PROBLEM: Reproduce the records below in full and word for word, excluding pictures.

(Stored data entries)
────────────────────
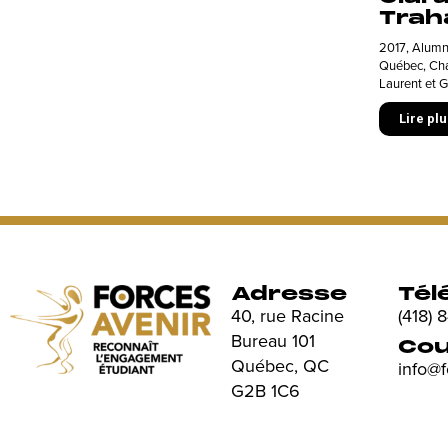
Trah
2017
,
Alumn
Québec, Cha
Laurent et G
Lire plu
Adresse
Tél
40, rue Racine
(418)
Bureau 101
Cou
Québec, QC
info@
G2B 1C6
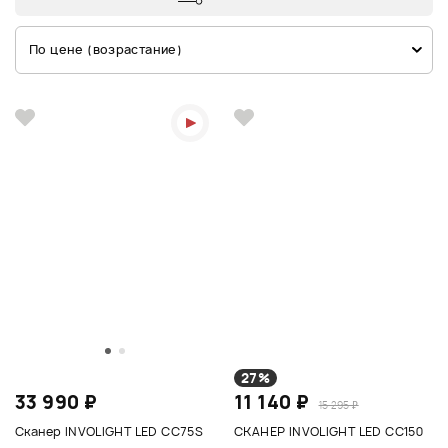
По цене (возрастание)
27%
33 990 ₽
11 140 ₽
15 295 ₽
Сканер INVOLIGHT LED CC75S
СКАНЕР INVOLIGHT LED CC150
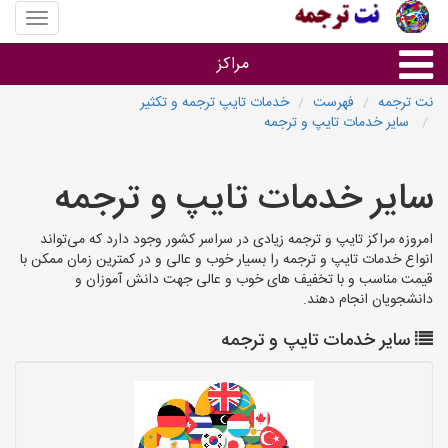
منوی
سایت
نت
مراکز
ترجمه
نت ترجمه
فهرست
خدمات تایپ ترجمه و تکثیر
سایر خدمات تایپ و ترجمه
خدمات ترجمه و تایپ
سایر خدمات تایپ و ترجمه
دفاتر ترجمه شهرها
امروزه مراکز تایپ و ترجمه زیادی در سراسر کشور وجود دارد که می‌تواند
مرکز تایپ های شهرها
انواع خدمات تایپ و ترجمه را بسیار خوب و عالی و در کمترین زمان ممکن با
قیمت مناسب و با تخفیف های خوب و عالی جهت دانش آموزان و
دانشجویان انجام دهند.
سایر خدمات تایپ و ترجمه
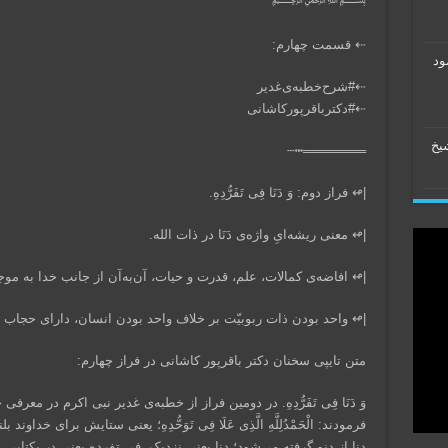
﷽
⇠ قسمت چهارم:
ود
⇠#شرح‌خطبه‌ی‌غدیر
⇠#دکتر‌باقر‌پورکاشانی
شیخ
═══════┅┄‌
|↫ فراز دوم: وَ دَنَا فِی‏ تَفَرُّدِهِ‌‏.
|↫ معنی ریشه‌ایِ واژه‌ی دَنَا در ذات الله.
|↫ افاضه‌ی کمالات، علم، قدرت و حیات، آن‌به‌آن از جانب خدا به مو
|↫ واحد بودن ذات ربوبیّت بر خلاف واحد بودن انسان، دارای حجاب
متن تایپی سخنان دکتر باقرپور کاشانی در فراز چهارم:
وَ دَنَا فِی تَفَرُّدِهِ. در دومین فراز از خطبه‌ی غدیر نبی اکرم در معرفی خداو
فرمودند: الْحَمْدُلِلَّهِ الَّذِی عَلَا فِی‏ تَوَحُّدِهِ‏؛ یعنی ستایش برای خداوند
دنا از دنو گرفته می‌شود؛ دنا یعنی نزدیک. فی تفرده یعنی در یکتایی،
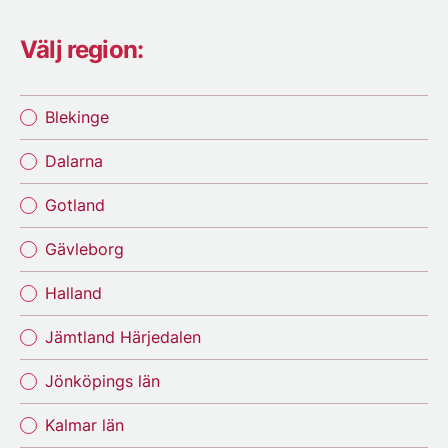
Välj region:
Blekinge
Dalarna
Gotland
Gävleborg
Halland
Jämtland Härjedalen
Jönköpings län
Kalmar län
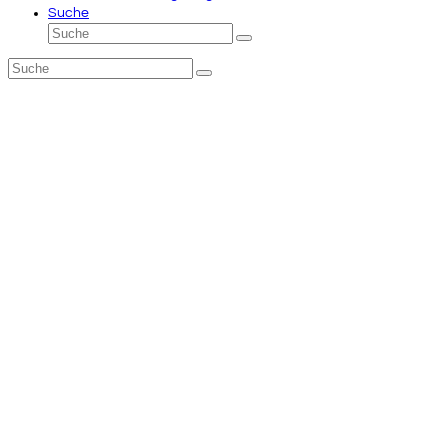
Suche
Suche
Senden
Suche
Senden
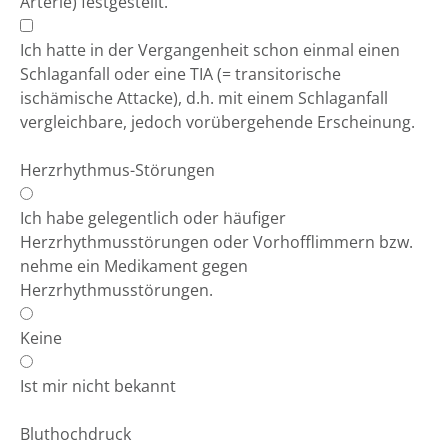
Arterie) festgestellt.
Ich hatte in der Vergangenheit schon einmal einen
Schlaganfall oder eine TIA (= transitorische
ischämische Attacke), d.h. mit einem Schlaganfall
vergleichbare, jedoch vorübergehende Erscheinung.
Herzrhythmus-Störungen
Ich habe gelegentlich oder häufiger
Herzrhythmusstörungen oder Vorhofflimmern bzw.
nehme ein Medikament gegen
Herzrhythmusstörungen.
Keine
Ist mir nicht bekannt
Bluthochdruck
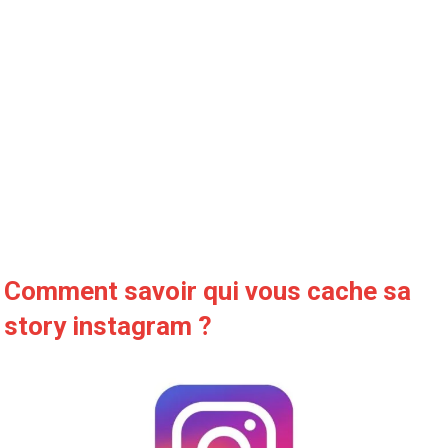
Comment savoir qui vous cache sa
story instagram ?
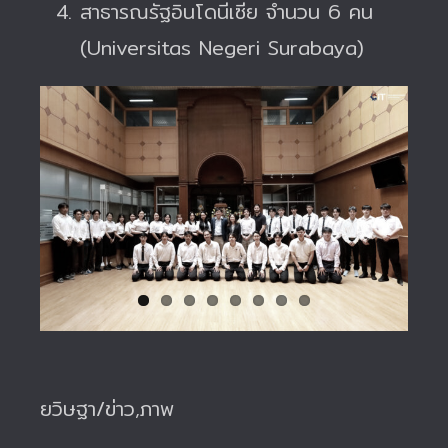
สาธารณรัฐอินโดนีเซีย จำนวน 6 คน
(Universitas Negeri Surabaya)
ยวิษฐา/ข่าว,ภาพ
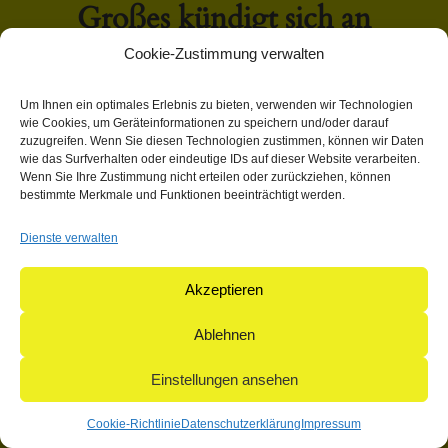
Großes kündigt sich an
Cookie-Zustimmung verwalten
Hier bahnt sich etwas Großes an! Unser Shop ist in Arbeit
Um Ihnen ein optimales Erlebnis zu bieten, verwenden wir Technologien
und wird bald veröffentlicht!
wie Cookies, um Geräteinformationen zu speichern und/oder darauf
zuzugreifen. Wenn Sie diesen Technologien zustimmen, können wir Daten
wie das Surfverhalten oder eindeutige IDs auf dieser Website verarbeiten.
Wenn Sie Ihre Zustimmung nicht erteilen oder zurückziehen, können
bestimmte Merkmale und Funktionen beeinträchtigt werden.
Dienste verwalten
© 2004-2026: herpetofauna Verlags-GmbH | Postfach 11 10 |
71365 Weinstadt | Germany
Akzeptieren
Ablehnen
Einstellungen ansehen
Cookie-Richtlinie
Datenschutzerklärung
Impressum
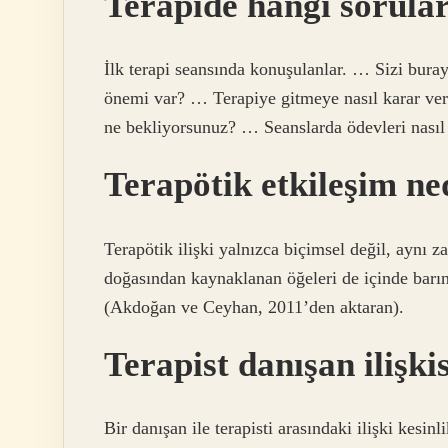
Terapide hangi sorula
İlk terapi seansında konuşulanlar. … Sizi bur
önemi var? … Terapiye gitmeye nasıl karar ver
ne bekliyorsunuz? … Seanslarda ödevleri nası
Terapötik etkileşim ne
Terapötik ilişki yalnızca biçimsel değil, aynı z
doğasından kaynaklanan öğeleri de içinde barın
(Akdoğan ve Ceyhan, 2011’den aktaran).
Terapist danışan ilişkis
Bir danışan ile terapisti arasındaki ilişki kesinli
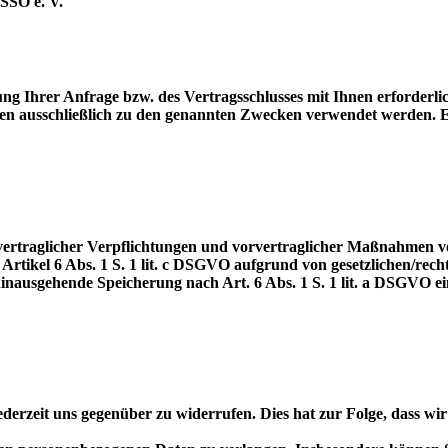
SSO e. V.
lung Ihrer Anfrage bzw. des Vertragsschlusses mit Ihnen erforderl
en ausschließlich zu den genannten Zwecken verwendet werden. E
 vertraglicher Verpflichtungen und vorvertraglicher Maßnahmen 
 Artikel 6 Abs. 1 S. 1 lit. c DSGVO aufgrund von gesetzlichen/re
hinausgehende Speicherung nach Art. 6 Abs. 1 S. 1 lit. a DSGVO ei
derzeit uns gegenüber zu widerrufen. Dies hat zur Folge, dass wir 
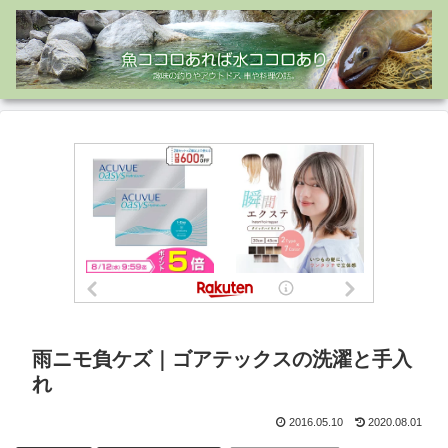
雨ニモ負ケズ｜ゴアテックスの洗濯と手入
れ
2016.05.10
2020.08.01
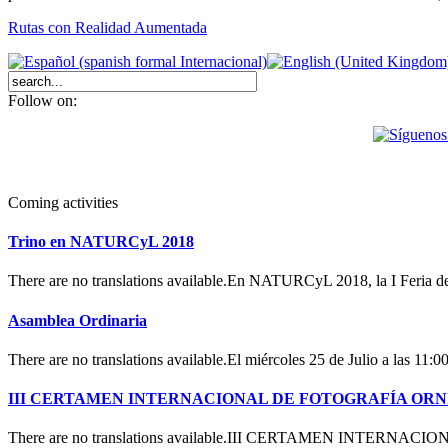
Rutas con Realidad Aumentada
Follow on:
Coming activities
Trino en NATURCyL 2018
There are no translations available.En NATURCyL 2018, la I Feria 
Asamblea Ordinaria
There are no translations available.El miércoles 25 de Julio a las 11:
III CERTAMEN INTERNACIONAL DE FOTOGRAFÍA OR
There are no translations available.III CERTAMEN INTERN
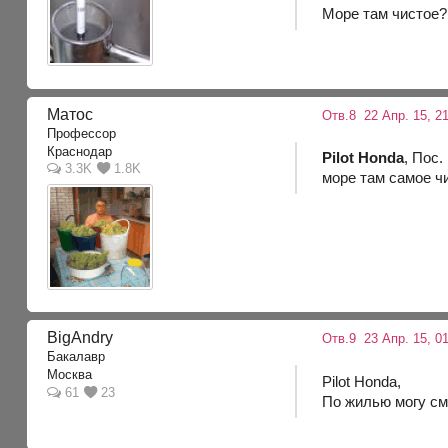
Море там чистое?
Матос
Отв.8
22 Апр. 15, 2
Профессор
Краснодар
Pilot Honda
, Пос
3.3K
1.8K
море там самое ч
BigAndry
Отв.9
23 Апр. 15, 01
Бакалавр
Москва
Pilot Honda,
61
23
По жилью могу см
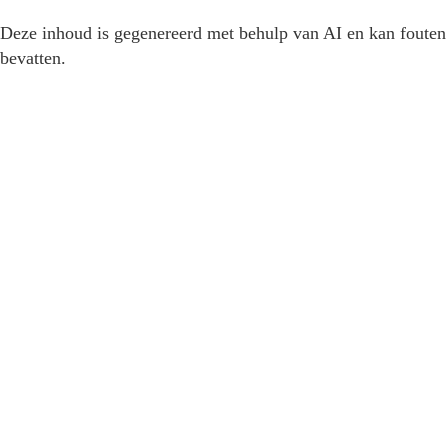
Deze inhoud is gegenereerd met behulp van AI en kan fouten
bevatten.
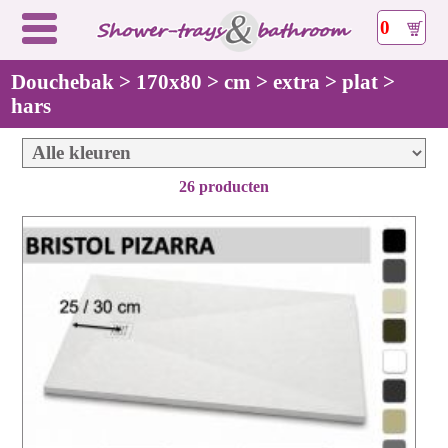
0
Douchebak > 170x80 > cm > extra > plat >
hars
26 producten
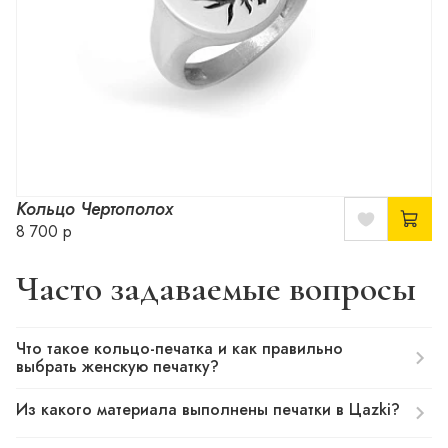
Кольцо Чертополох
8 700 р
Часто задаваемые вопросы
Что такое кольцо-печатка и как правильно
выбрать женскую печатку?
Из какого материала выполнены печатки в Цazki?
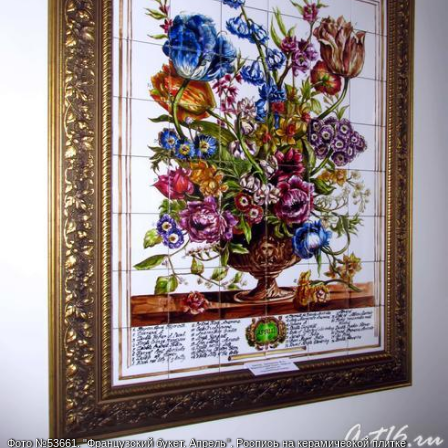
Фото №53661.
"Французский букет. Апрель". Роспись на керамической плитке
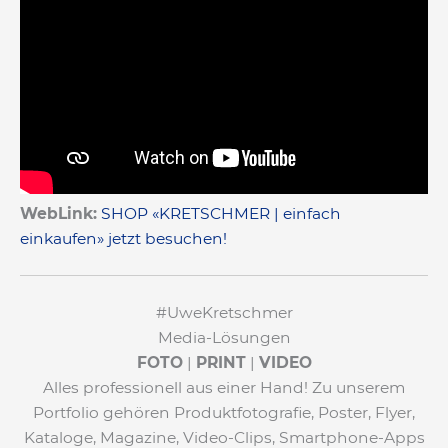
WebLink:
SHOP «KRETSCHMER | einfach
einkaufen» jetzt besuchen!
#UweKretschmer
Media-Lösungen
FOTO
|
PRINT
|
VIDEO
Alles professionell aus einer Hand! Zu unserem
Portfolio gehören Produktfotografie, Poster, Flyer,
Kataloge, Magazine, Video-Clips, Smartphone-Apps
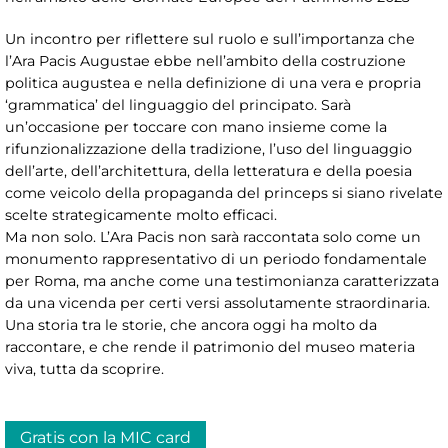
Un incontro per riflettere sul ruolo e sull’importanza che
l’Ara Pacis Augustae ebbe nell’ambito della costruzione
politica augustea e nella definizione di una vera e propria
‘grammatica’ del linguaggio del principato. Sarà
un’occasione per toccare con mano insieme come la
rifunzionalizzazione della tradizione, l’uso del linguaggio
dell’arte, dell’architettura, della letteratura e della poesia
come veicolo della propaganda del princeps si siano rivelate
scelte strategicamente molto efficaci.
Ma non solo. L’Ara Pacis non sarà raccontata solo come un
monumento rappresentativo di un periodo fondamentale
per Roma, ma anche come una testimonianza caratterizzata
da una vicenda per certi versi assolutamente straordinaria.
Una storia tra le storie, che ancora oggi ha molto da
raccontare, e che rende il patrimonio del museo materia
viva, tutta da scoprire.
Gratis con la MIC card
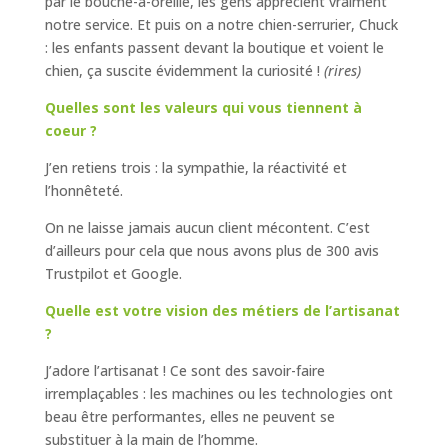
par le bouche-à-oreille, les gens apprécient vraiment
notre service. Et puis on a notre chien-serrurier, Chuck
: les enfants passent devant la boutique et voient le
chien, ça suscite évidemment la curiosité !
(rires)
Quelles sont les valeurs qui vous tiennent à
coeur ?
J’en retiens trois : la sympathie, la réactivité et
l’honnêteté.
On ne laisse jamais aucun client mécontent. C’est
d’ailleurs pour cela que nous avons plus de 300 avis
Trustpilot et Google.
Quelle est votre vision des métiers de l’artisanat
?
J’adore l’artisanat ! Ce sont des savoir-faire
irremplaçables : les machines ou les technologies ont
beau être performantes, elles ne peuvent se
substituer à la main de l’homme.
────────────────────
RESPONSE TO THE EXERCISE:
Trah
2017
,
Alumn
Québec, Cha
Laurent et G
Lire plu
Adresse
Tél
40, rue Racine
(418)
Bureau 101
Cou
Québec, QC
info@
G2B 1C6
По цене (возрастание)
27%
33 990 ₽
11 140 ₽
15 295 ₽
Сканер INVOLIGHT LED CC75S
СКАНЕР INVOLIGHT LED CC150
منوی
سایت
نت
مراکز
ترجمه
نت ترجمه
فهرست
خدمات تایپ ترجمه و تکثیر
سایر خدمات تایپ و ترجمه
خدمات ترجمه و تایپ
سایر خدمات تایپ و ترجمه
دفاتر ترجمه شهرها
امروزه مراکز تایپ و ترجمه زیادی در سراسر کشور وجود دارد که می‌تواند
مرکز تایپ های شهرها
انواع خدمات تایپ و ترجمه را بسیار خوب و عالی و در کمترین زمان ممکن با
قیمت مناسب و با تخفیف های خوب و عالی جهت دانش آموزان و
دانشجویان انجام دهند.
سایر خدمات تایپ و ترجمه
﷽
⇠ قسمت چهارم:
ود
⇠#شرح‌خطبه‌ی‌غدیر
⇠#دکتر‌باقر‌پورکاشانی
شیخ
═══════┅┄‌
|↫ فراز دوم: وَ دَنَا فِی‏ تَفَرُّدِهِ‌‏.
|↫ معنی ریشه‌ایِ واژه‌ی دَنَا در ذات الله.
|↫ افاضه‌ی کمالات، علم، قدرت و حیات، آن‌به‌آن از جانب خدا به مو
|↫ واحد بودن ذات ربوبیّت بر خلاف واحد بودن انسان، دارای حجاب
متن تایپی سخنان دکتر باقرپور کاشانی در فراز چهارم:
وَ دَنَا فِی تَفَرُّدِهِ. در دومین فراز از خطبه‌ی غدیر نبی اکرم در معرفی خداو
فرمودند: الْحَمْدُلِلَّهِ الَّذِی عَلَا فِی‏ تَوَحُّدِهِ‏؛ یعنی ستایش برای خداوند
دنا از دنو گرفته می‌شود؛ دنا یعنی نزدیک. فی تفرده یعنی در یکتایی،
Välj region:
Blekinge
Dalarna
Gotland
Gävleborg
Halland
Jämtland Härjedalen
Jönköpings län
Kalmar län
Suche
Suche
Senden
Suche
Senden
Arterie) festgestellt.
Ich hatte in der Vergangenheit schon einmal einen
Schlaganfall oder eine TIA (= transitorische
ischämische Attacke), d.h. mit einem Schlaganfall
vergleichbare, jedoch vorübergehende Erscheinung.
Herzrhythmus-Störungen
Ich habe gelegentlich oder häufiger
Herzrhythmusstörungen oder Vorhofflimmern bzw.
nehme ein Medikament gegen
Herzrhythmusstörungen.
Keine
Ist mir nicht bekannt
Bluthochdruck
Comment savoir qui vous cache sa
story instagram ?
สาธารณรัฐอินโดนีเซีย จำนวน 6 คน
(Universitas Negeri Surabaya)
ยวิษฐา/ข่าว,ภาพ
Großes kündigt sich an
Cookie-Zustimmung verwalten
Hier bahnt sich etwas Großes an! Unser Shop ist in Arbeit
Um Ihnen ein optimales Erlebnis zu bieten, verwenden wir Technologien
und wird bald veröffentlicht!
wie Cookies, um Geräteinformationen zu speichern und/oder darauf
zuzugreifen. Wenn Sie diesen Technologien zustimmen, können wir Daten
wie das Surfverhalten oder eindeutige IDs auf dieser Website verarbeiten.
Wenn Sie Ihre Zustimmung nicht erteilen oder zurückziehen, können
bestimmte Merkmale und Funktionen beeinträchtigt werden.
Dienste verwalten
© 2004-2026: herpetofauna Verlags-GmbH | Postfach 11 10 |
71365 Weinstadt | Germany
Akzeptieren
Ablehnen
Einstellungen ansehen
Cookie-Richtlinie
Datenschutzerklärung
Impressum
Terapide hangi sorula
İlk terapi seansında konuşulanlar. … Sizi bur
önemi var? … Terapiye gitmeye nasıl karar ver
ne bekliyorsunuz? … Seanslarda ödevleri nası
Terapötik etkileşim ne
Terapötik ilişki yalnızca biçimsel değil, aynı z
doğasından kaynaklanan öğeleri de içinde barın
(Akdoğan ve Ceyhan, 2011’den aktaran).
Terapist danışan ilişkis
Bir danışan ile terapisti arasındaki ilişki kesinli
SSO e. V.
lung Ihrer Anfrage bzw. des Vertragsschlusses mit Ihnen erforderl
en ausschließlich zu den genannten Zwecken verwendet werden. E
 vertraglicher Verpflichtungen und vorvertraglicher Maßnahmen 
 Artikel 6 Abs. 1 S. 1 lit. c DSGVO aufgrund von gesetzlichen/re
hinausgehende Speicherung nach Art. 6 Abs. 1 S. 1 lit. a DSGVO ei
derzeit uns gegenüber zu widerrufen. Dies hat zur Folge, dass wir 
雨ニモ負ケズ｜ゴアテックスの洗濯と手入
れ
2016.05.10
2020.08.01
Rutas con Realidad Aumentada
Follow on:
Coming activities
Trino en NATURCyL 2018
There are no translations available.En NATURCyL 2018, la I Feria 
Asamblea Ordinaria
There are no translations available.El miércoles 25 de Julio a las 11:
III CERTAMEN INTERNACIONAL DE FOTOGRAFÍA OR
There are no translations available.III CERTAMEN INTERN
Море там чистое?
Матос
Отв.8
22 Апр. 15, 2
Профессор
Краснодар
Pilot Honda
, Пос
3.3K
1.8K
море там самое ч
BigAndry
Отв.9
23 Апр. 15, 01
Бакалавр
Москва
Pilot Honda,
61
23
По жилью могу см
Deze inhoud is gegenereerd met behulp van AI en kan fouten
bevatten.
0
Douchebak > 170x80 > cm > extra > plat >
hars
26 producten
Кольцо Чертополох
8 700 р
Часто задаваемые вопросы
Что такое кольцо-печатка и как правильно
выбрать женскую печатку?
Из какого материала выполнены печатки в Цazki?
Фото №53661.
"Французский букет. Апрель". Роспись на керамической плитке
WebLink:
SHOP «KRETSCHMER | einfach
einkaufen» jetzt besuchen!
#UweKretschmer
Media-Lösungen
FOTO
|
PRINT
|
VIDEO
Alles professionell aus einer Hand! Zu unserem
Portfolio gehören Produktfotografie, Poster, Flyer,
Kataloge, Magazine, Video-Clips, Smartphone-Apps
Un incontro per riflettere sul ruolo e sull’importanza che
l’Ara Pacis Augustae ebbe nell’ambito della costruzione
politica augustea e nella definizione di una vera e propria
‘grammatica’ del linguaggio del principato. Sarà
un’occasione per toccare con mano insieme come la
rifunzionalizzazione della tradizione, l’uso del linguaggio
dell’arte, dell’architettura, della letteratura e della poesia
come veicolo della propaganda del princeps si siano rivelate
scelte strategicamente molto efficaci.
Ma non solo. L’Ara Pacis non sarà raccontata solo come un
monumento rappresentativo di un periodo fondamentale
per Roma, ma anche come una testimonianza caratterizzata
da una vicenda per certi versi assolutamente straordinaria.
Una storia tra le storie, che ancora oggi ha molto da
raccontare, e che rende il patrimonio del museo materia
viva, tutta da scoprire.
Gratis con la MIC card
par le bouche-à-oreille, les gens apprécient vraiment
notre service. Et puis on a notre chien-serrurier, Chuck
: les enfants passent devant la boutique et voient le
chien, ça suscite évidemment la curiosité !
(rires)
Quelles sont les valeurs qui vous tiennent à
coeur ?
J’en retiens trois : la sympathie, la réactivité et
l’honnêteté.
On ne laisse jamais aucun client mécontent. C’est
d’ailleurs pour cela que nous avons plus de 300 avis
Trustpilot et Google.
Quelle est votre vision des métiers de l’artisanat
?
J’adore l’artisanat ! Ce sont des savoir-faire
irremplaçables : les machines ou les technologies ont
beau être performantes, elles ne peuvent se
substituer à la main de l’homme.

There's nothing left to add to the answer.